Je tourne et retourne tes mots dans ma bouche. Factuel. Factu elle. Fuck tu elle… Mais son ventre est affamé, tu n’en feras pas le tour, des fucks et d’elle, de moi, de nous… Nos doigts sur mon sexe. Nos doigts qui caressent les lèvres douces, nos doigts qui t’imagine, ton corps presque lisse, ta peau fraîche, ton goût d’homme. Nos doigts qui s’égarent dans le moite et le brûlant. Fuck tu elle. Penser ton sexe mâle. Mes mains sont ton ventre. Glisser en moi comme en nous. La chair qui s’écarte, le velours carmin, l’appétit qui explore, envie du frisson, rêver à toi.
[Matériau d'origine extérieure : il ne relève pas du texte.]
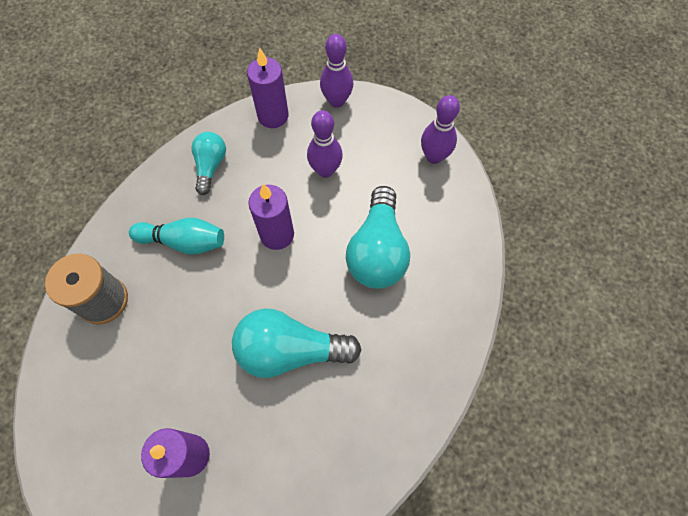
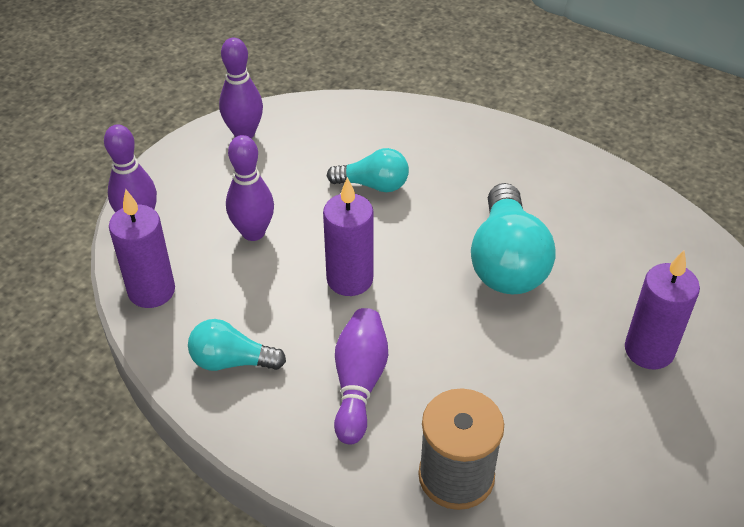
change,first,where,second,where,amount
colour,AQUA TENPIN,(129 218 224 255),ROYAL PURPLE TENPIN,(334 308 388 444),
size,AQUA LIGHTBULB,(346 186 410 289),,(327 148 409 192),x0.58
La main s’égare, et mon ventre frémit, comme si tu t’agitais, langue avide, bouche généreuse, mes cuisses cherchent tes mains et trouvent le vide, le coton des draps, les pieds nus. Les doigts emmêlés d’humeurs silencieuses, comme on se protège du vide, cherchent le point précis où tu n’existes plus, inconscience défardée, peau nue, seules ces pulsations du sexe sont le sens, le reste ne peut en avoir, abandon fugace de l’émoi, lucidité extrême et coupable, ma main dans mon ventre figure un sexe qui se fourvoie, apaise l’urgence, vite, fort, trop facilement. Factuelle isolée, fuck tu elle, fuck tue elle.